『新・交際費』の注意点!
18年7月号

               
 平成18年度税制改正で、交際費の取扱いが緩和され、一人当たり5千円以下の飲食費に関しては交際費から除外することとなりました。

会社の規模に関係なく利用できるため、関心を集めている制度ですが、勘違いしやすい注意点も多いようなので、ポイントを少しご紹介致します。

 なお、国税庁のホームページ上で「Q&A」と題し、詳しく解説してありますのでそちらの方もご利用下さい。
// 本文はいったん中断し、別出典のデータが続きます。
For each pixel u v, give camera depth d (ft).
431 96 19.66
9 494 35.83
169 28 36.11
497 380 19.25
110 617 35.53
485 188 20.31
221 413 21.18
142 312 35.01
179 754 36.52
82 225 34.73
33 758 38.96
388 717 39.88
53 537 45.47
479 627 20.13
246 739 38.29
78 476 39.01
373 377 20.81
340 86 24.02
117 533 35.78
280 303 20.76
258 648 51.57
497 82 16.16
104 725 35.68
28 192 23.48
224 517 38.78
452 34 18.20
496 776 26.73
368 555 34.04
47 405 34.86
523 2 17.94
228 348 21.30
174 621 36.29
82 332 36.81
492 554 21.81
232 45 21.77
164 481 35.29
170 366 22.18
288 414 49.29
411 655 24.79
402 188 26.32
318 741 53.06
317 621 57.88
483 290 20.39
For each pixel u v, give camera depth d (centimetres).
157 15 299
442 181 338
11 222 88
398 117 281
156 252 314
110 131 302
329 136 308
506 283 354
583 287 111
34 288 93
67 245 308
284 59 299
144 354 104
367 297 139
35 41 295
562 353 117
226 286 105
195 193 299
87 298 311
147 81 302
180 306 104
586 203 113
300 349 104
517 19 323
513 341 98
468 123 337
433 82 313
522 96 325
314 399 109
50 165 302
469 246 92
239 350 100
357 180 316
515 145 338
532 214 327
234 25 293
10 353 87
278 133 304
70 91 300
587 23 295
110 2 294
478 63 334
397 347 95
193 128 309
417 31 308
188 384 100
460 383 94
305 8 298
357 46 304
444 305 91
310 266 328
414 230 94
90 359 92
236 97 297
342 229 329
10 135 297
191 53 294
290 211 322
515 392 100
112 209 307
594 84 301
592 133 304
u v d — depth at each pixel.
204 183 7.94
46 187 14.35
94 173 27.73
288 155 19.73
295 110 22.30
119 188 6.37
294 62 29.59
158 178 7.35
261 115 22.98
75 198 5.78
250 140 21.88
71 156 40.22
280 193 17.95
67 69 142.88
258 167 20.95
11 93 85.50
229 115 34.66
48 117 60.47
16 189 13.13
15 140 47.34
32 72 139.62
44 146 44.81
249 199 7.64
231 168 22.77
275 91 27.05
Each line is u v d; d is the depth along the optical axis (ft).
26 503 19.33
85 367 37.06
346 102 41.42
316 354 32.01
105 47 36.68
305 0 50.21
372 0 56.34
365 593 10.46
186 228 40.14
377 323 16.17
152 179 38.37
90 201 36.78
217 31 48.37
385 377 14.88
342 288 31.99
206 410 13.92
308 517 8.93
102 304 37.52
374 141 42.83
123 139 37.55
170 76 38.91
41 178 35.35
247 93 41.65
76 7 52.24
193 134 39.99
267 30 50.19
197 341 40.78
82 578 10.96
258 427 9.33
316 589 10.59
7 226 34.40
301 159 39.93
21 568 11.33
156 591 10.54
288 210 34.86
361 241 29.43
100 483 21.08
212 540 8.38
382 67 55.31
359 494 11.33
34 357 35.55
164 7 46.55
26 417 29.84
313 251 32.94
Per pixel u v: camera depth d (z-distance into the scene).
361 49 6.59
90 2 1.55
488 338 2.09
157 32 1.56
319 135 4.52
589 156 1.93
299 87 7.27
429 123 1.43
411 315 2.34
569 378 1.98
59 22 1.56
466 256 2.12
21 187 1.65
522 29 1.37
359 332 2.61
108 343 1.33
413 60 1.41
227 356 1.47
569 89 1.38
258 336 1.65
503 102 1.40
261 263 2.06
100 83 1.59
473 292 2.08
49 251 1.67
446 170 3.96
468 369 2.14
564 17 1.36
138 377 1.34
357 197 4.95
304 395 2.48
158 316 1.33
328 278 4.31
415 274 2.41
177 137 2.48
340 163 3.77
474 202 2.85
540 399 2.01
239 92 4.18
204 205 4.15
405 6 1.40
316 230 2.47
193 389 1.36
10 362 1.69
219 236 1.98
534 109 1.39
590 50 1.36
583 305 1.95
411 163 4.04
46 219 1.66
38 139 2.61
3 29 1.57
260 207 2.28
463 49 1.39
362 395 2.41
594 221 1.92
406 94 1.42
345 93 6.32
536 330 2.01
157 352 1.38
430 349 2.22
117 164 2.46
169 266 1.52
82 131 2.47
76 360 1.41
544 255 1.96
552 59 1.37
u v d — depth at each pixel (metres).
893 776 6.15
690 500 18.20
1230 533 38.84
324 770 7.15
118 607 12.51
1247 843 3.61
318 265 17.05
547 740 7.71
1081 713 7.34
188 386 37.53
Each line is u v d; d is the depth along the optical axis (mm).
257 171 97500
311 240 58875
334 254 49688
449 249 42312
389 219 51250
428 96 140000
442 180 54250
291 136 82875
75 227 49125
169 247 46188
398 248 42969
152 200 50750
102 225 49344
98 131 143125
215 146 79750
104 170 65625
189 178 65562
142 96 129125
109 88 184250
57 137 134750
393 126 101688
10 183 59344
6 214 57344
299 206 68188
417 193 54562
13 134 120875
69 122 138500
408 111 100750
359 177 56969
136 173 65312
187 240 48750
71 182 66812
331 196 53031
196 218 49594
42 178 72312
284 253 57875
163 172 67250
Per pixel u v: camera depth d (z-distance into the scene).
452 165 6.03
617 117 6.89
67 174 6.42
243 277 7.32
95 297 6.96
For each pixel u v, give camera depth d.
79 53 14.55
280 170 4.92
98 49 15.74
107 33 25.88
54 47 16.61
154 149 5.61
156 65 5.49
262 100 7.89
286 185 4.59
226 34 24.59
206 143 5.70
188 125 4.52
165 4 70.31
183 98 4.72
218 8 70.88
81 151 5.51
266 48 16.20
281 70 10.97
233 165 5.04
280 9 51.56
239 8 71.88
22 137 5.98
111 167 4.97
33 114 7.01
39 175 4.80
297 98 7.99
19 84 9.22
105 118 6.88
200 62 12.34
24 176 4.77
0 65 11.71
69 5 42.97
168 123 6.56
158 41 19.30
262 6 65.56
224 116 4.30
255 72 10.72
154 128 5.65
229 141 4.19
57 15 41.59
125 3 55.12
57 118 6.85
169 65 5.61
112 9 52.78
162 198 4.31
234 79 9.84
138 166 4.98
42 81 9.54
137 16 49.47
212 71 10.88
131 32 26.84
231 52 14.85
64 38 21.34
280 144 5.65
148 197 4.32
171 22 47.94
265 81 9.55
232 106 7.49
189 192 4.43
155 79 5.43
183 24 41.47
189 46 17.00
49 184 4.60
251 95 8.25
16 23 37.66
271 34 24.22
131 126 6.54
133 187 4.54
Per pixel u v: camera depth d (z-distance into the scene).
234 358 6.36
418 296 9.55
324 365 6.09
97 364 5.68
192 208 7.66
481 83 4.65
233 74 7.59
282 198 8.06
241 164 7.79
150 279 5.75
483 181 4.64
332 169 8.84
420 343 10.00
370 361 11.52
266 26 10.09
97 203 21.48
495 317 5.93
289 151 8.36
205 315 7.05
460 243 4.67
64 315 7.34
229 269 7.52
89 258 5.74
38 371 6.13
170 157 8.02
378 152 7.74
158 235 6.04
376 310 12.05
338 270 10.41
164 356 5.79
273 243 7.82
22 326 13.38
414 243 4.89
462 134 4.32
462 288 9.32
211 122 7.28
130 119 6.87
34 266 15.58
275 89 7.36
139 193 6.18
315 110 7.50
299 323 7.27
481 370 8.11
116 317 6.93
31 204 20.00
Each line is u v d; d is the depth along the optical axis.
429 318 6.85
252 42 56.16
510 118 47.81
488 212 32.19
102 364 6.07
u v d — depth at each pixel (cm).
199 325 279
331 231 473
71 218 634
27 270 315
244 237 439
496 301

 交際費の範囲から除外できる5千円以下の飲食とは、各人が飲食した金額ではなく、1カ所で飲食した費用の合計額を出席者数で割った金額で判定。
飲食の費用には、テーブルチャージ、サービス料は含まれるが、取引先などをタクシーで送迎するための費用は含めない。
 消費税については、飲食店の経理方式によって異なる。税込経理なら消費税を含めるが、税抜経理なら消費税を抜いた金額が合計額となる。こうして計算した金額が5千円以下なら損金に、これを超える場合にはまるまる全額が損金不算入になる。

 飲食費を交際費から除外するための要件として、飲食などにかかった費用に関する書類を保存することが挙げられている。
保存する書類の書式は問われないが、
飲食などを行った年月日、参加者数、かかった金額のほか、使用した店や料理店の名称と所在地、その飲食に参加した得意先や取引先などの社名や氏名、名称、自社との関係などを記載する必要がある。
 出席した全員を記載するのが原則だが、氏名が分からない相手方がいたり、多数出席する場合には「○○会社・□□部、氏名・他10名、卸売先」とすることも認められている。
店名では、チェーン展開する飲食店の場合、社名のみでなく、「○○店」とする記載が必要となる。

 取引先の付き合いで2次会を行う場合、「全く別の業態の飲食店などを利用するなどして、それぞれの行為が単独で行われている場合なら、各店でのそれぞれの飲食費について一人当たり5千円以下の判定をするとしている。ただし、同じ店で行った場合には、合わせた金額で判定する。
 自社の役員や従業員、その親族などを接待する場合は、社内飲食費となるため交際費から除外できない。
 接待する相手方がひとり、自社の社員が複数出席するような場合もあり得るが、複数社員が参加する必要があり、かつ、金額の要件も満たしているならば、交際費から除外できる。


   

しかし・・・ここで注意!!


この交際費に目を光らせているのが「税務調査官」

一定の事項を記載した書類を保存している場合に限って除外できること
から書類の記載事項に不備がないかを徹底チェックする構えでいる。


さらに接待する相手方の情報なども記載する必要がある
ことから、これらを使った反面調査も十分考えられる。



●税務調査でも、交際費に関する支出や証拠書類は重点的に調べられるだけに、損金になる飲食費についても徹底的にチェックされる模様だ。
●なかでも書類の記載事項については要注意!
税務調査で出席者数の水増しや接待の相手方を偽っていたことが発覚した場合、事実の仮装、隠ぺいがあったとして重加算税が科せられてしまううえに、一事が万事と疑われ、徹底的な税務調査を受ける羽目になりかねない。
●保存書類の記載不備については、一人当たり5千円以下かどうか判定する際に必要となる事項が不明な場合には、交際費から除外できない。ただし、相当の理由があれば、認める場合がある。その際は、備考欄などに理由の記載が必要。